TASK DIRECTIONS » Render the text lines of every item below as a JSON list of strings, one string per line, with blank lines omitted. Leave the pictures out of the list.

(Excerpts from the dataset)
━━━━━━━━━━━━━━━━━━━━
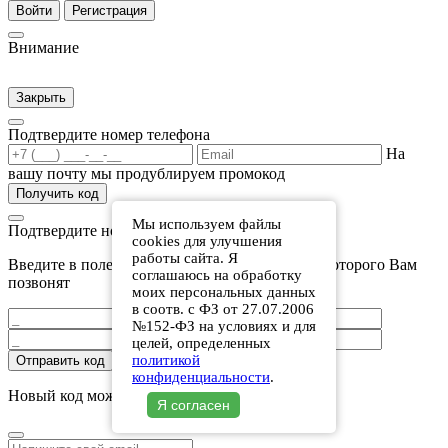
Войти
Регистрация
Внимание
Закрыть
Подтвердите номер телефона
На
вашу почту мы продублируем промокод
Получить код
Мы используем файлы
Подтвердите номер телефона
cookies для улучшения
работы сайта. Я
Введите в поле последние 4 цифры номера, с которого Вам
соглашаюсь на обработку
позвонят
моих персональных данных
в соотв. с ФЗ от 27.07.2006
№152-ФЗ на условиях и для
целей, определенных
политикой
Отправить код
конфиденциальности
.
Новый код можно получить через
:
.
Я согласен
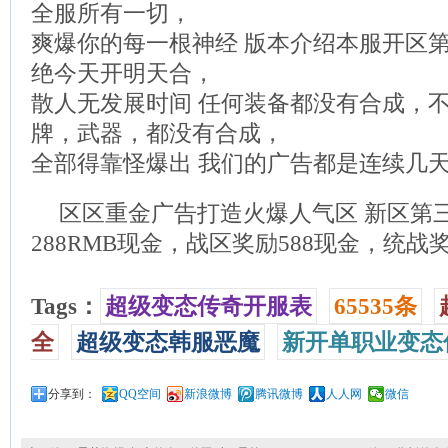
全服所有一切，
爽爆你的每一根神经 版本介绍本服开区
绝今天开明天合，
散人无发展时间 任何装备都没有合成，
牌，武器，都没有合成，
全部得靠怪爆出 我们的广告都是连续几
区区重金广告打造火爆人气区 新区第
288RMB现金，战区奖励588现金，统战奖
Tags：
超级变态传奇开服表
65535条
全
超级变态韩服恶魔
新开单职业变态
分享到：
QQ空间
新浪微博
腾讯微博
人人网
微信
━━━━━━━━━━━━━━━━━━━━
RESPONSE TO THIS TASK »
[
  "Войти",
  "Регистрация",
  "Внимание",
  "Закрыть",
  "Подтвердите номер телефона",
  "На",
  "вашу почту мы продублируем промокод",
  "Получить код",
  "Мы используем файлы",
  "Подтвердите номер телефона",
  "cookies для улучшения",
  "работы сайта. Я",
  "Введите в поле последние 4 цифры номера, с которого Вам",
  "соглашаюсь на обработку",
  "позвонят",
  "моих персональных данных",
  "в соотв. с ФЗ от 27.07.2006",
  "№152-ФЗ на условиях и для",
  "целей, определенных",
  "политикой",
  "Отправить код",
  "конфиденциальности",
  ".",
  "Новый код можно получить через",
  ":",
  ".",
  "Я согласен",
  "全服所有一切，",
  "爽爆你的每一根神经 版本介绍本服开区",
  "绝今天开明天合，",
  "散人无发展时间 任何装备都没有合成，",
  "牌，武器，都没有合成，",
  "全部得靠怪爆出 我们的广告都是连续几",
  "区区重金广告打造火爆人气区 新区第",
  "288RMB现金，战区奖励588现金，统战奖",
  "Tags：",
  "超级变态传奇开服表",
  "65535条",
  "全",
  "超级变态韩服恶魔",
  "新开单职业变态",
  "分享到：",
  "QQ空间",
  "新浪微博",
  "腾讯微博",
  "人人网",
  "微信"
]